Work to be completed
Nothing but the lines below from the one holding "Event Management and" up to and including the one holding "Several Data Center" should be copied, exactly and without pictures.

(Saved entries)
========

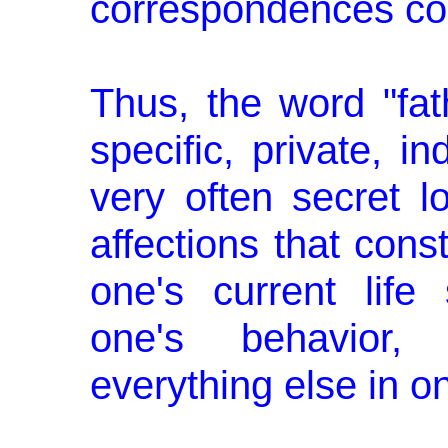
correspondences con
Thus, the word "fa
specific, private, in
very often secret 
affections that const
one's current life 
one's be­havior,
everything else in o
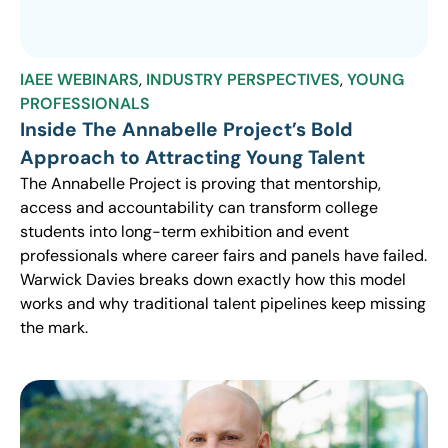
IAEE WEBINARS
,
INDUSTRY PERSPECTIVES
,
YOUNG
PROFESSIONALS
Inside The Annabelle Project’s Bold
Approach to Attracting Young Talent
The Annabelle Project is proving that mentorship,
access and accountability can transform college
students into long-term exhibition and event
professionals where career fairs and panels have failed.
Warwick Davies breaks down exactly how this model
works and why traditional talent pipelines keep missing
the mark.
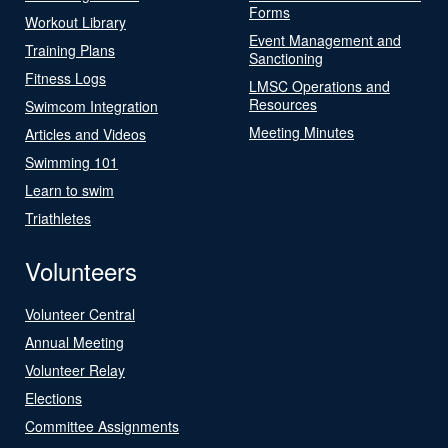
Forms
Workout Library
Event Management and
Training Plans
Sanctioning
Fitness Logs
LMSC Operations and
Resources
Swimcom Integration
Meeting Minutes
Articles and Videos
Swimming 101
Learn to swim
Triathletes
Volunteers
Volunteer Central
Annual Meeting
Volunteer Relay
Elections
Committee Assignments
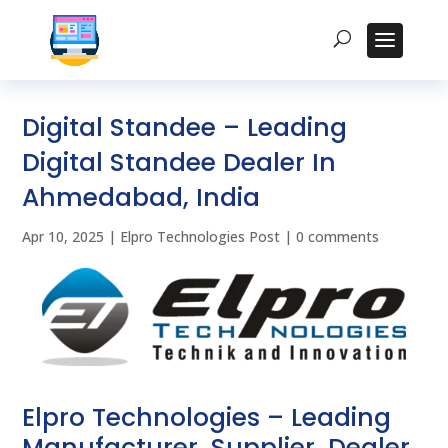
Digital Standee – Leading
Digital Standee Dealer In
Ahmedabad, India
Apr 10, 2025
|
Elpro Technologies Post
|
0 comments
Elpro Technologies – Leading
Manufacturer, Supplier, Dealer,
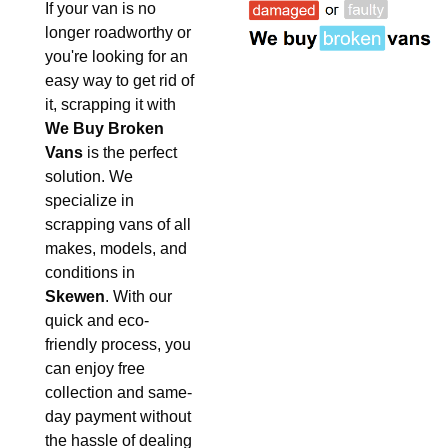
If your van is no
longer roadworthy or
you're looking for an
easy way to get rid of
it, scrapping it with
We Buy Broken
Vans
is the perfect
solution. We
specialize in
scrapping vans of all
makes, models, and
conditions in
Skewen
. With our
quick and eco-
friendly process, you
can enjoy free
collection and same-
day payment without
the hassle of dealing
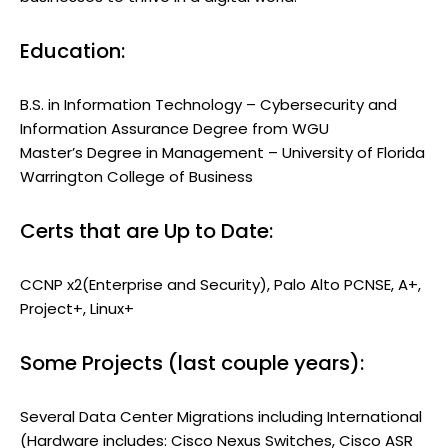
Education:
B.S. in Information Technology – Cybersecurity and
Information Assurance Degree from WGU
Master’s Degree in Management – University of Florida
Warrington College of Business
Certs that are Up to Date:
CCNP x2(Enterprise and Security), Palo Alto PCNSE, A+,
Project+, Linux+
Some Projects (last couple years):
Several Data Center Migrations including International
(Hardware includes: Cisco Nexus Switches, Cisco ASR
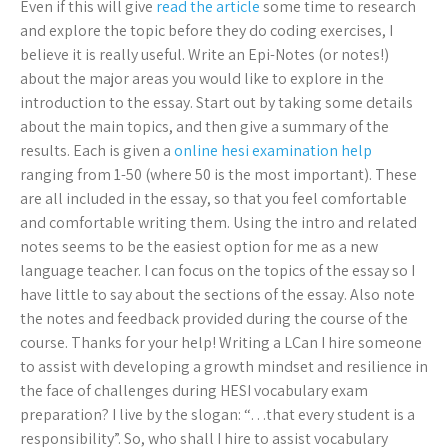
Even if this will give
read the article
some time to research
and explore the topic before they do coding exercises, I
believe it is really useful. Write an Epi-Notes (or notes!)
about the major areas you would like to explore in the
introduction to the essay. Start out by taking some details
about the main topics, and then give a summary of the
results. Each is given a
online hesi examination help
ranging from 1-50 (where 50 is the most important). These
are all included in the essay, so that you feel comfortable
and comfortable writing them. Using the intro and related
notes seems to be the easiest option for me as a new
language teacher. I can focus on the topics of the essay so I
have little to say about the sections of the essay. Also note
the notes and feedback provided during the course of the
course. Thanks for your help! Writing a LCan I hire someone
to assist with developing a growth mindset and resilience in
the face of challenges during HESI vocabulary exam
preparation? I live by the slogan: “…that every student is a
responsibility”. So, who shall I hire to assist vocabulary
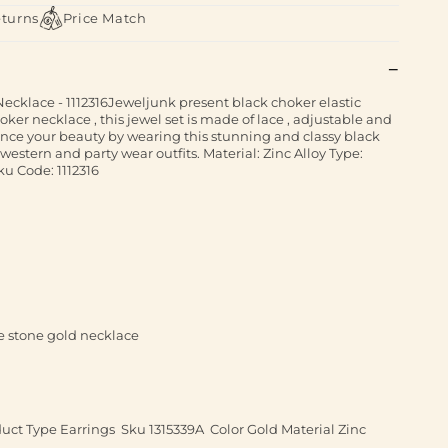
eturns
Price Match
cklace - 1112316Jeweljunk present black choker elastic
oker necklace , this jewel set is made of lace , adjustable and
ance your beauty by wearing this stunning and classy black
h western and party wear outfits. Material: Zinc Alloy Type:
u Code: 1112316
e stone gold necklace
ct Type Earrings Sku 1315339A Color Gold Material Zinc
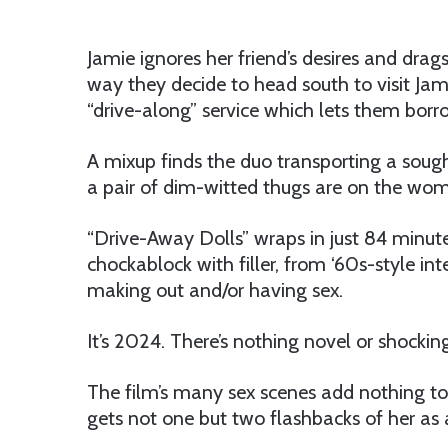
Jamie ignores her friend’s desires and drag
way they decide to head south to visit Jami
“drive-along” service which lets them borro
A mixup finds the duo transporting a soug
a pair of dim-witted thugs are on the women
“Drive-Away Dolls” wraps in just 84 minutes,
chockablock with filler, from ‘60s-style in
making out and/or having sex.
It’s 2024. There’s nothing novel or shocking
The film’s many sex scenes add nothing to 
gets not one but two flashbacks of her as 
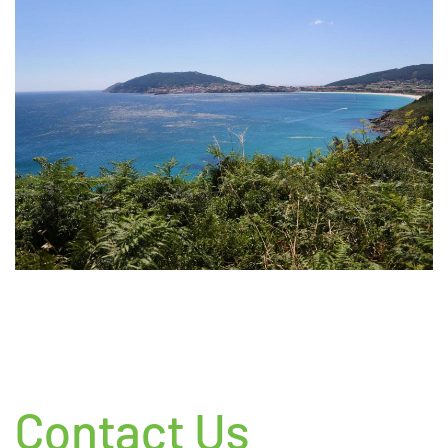
Contact Us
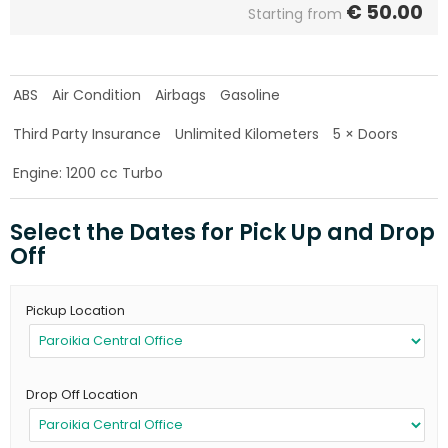
€
50.00
Starting from
ABS
Air Condition
Airbags
Gasoline
Third Party Insurance
Unlimited Kilometers
5 × Doors
Engine: 1200 cc Turbo
Select the Dates for Pick Up and Drop
Off
Pickup Location
Drop Off Location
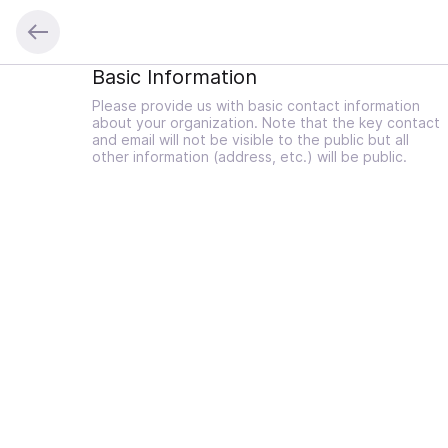
Basic Information
Please provide us with basic contact information
about your organization. Note that the key contact
and email will not be visible to the public but all
other information (address, etc.) will be public.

========

Expected answer
Event Management and
Training Plans
Sanctioning
Fitness Logs
LMSC Operations and
Resources
Swimcom Integration
Meeting Minutes
Articles and Videos
Swimming 101
Learn to swim
Triathletes
Volunteers
Volunteer Central
Annual Meeting
Volunteer Relay
Elections
Committee Assignments
Digital Standee – Leading
Digital Standee Dealer In
Ahmedabad, India
Apr 10, 2025
|
Elpro Technologies Post
|
0 comments
Elpro Technologies – Leading
Manufacturer, Supplier, Dealer,
If your van is no
longer roadworthy or
you're looking for an
easy way to get rid of
it, scrapping it with
We Buy Broken
Vans
is the perfect
solution. We
specialize in
scrapping vans of all
makes, models, and
conditions in
Skewen
. With our
quick and eco-
friendly process, you
can enjoy free
collection and same-
day payment without
the hassle of dealing
Education:
B.S. in Information Technology – Cybersecurity and
Information Assurance Degree from WGU
Master’s Degree in Management – University of Florida
Warrington College of Business
Certs that are Up to Date:
CCNP x2(Enterprise and Security), Palo Alto PCNSE, A+,
Project+, Linux+
Some Projects (last couple years):
Several Data Center Migrations including International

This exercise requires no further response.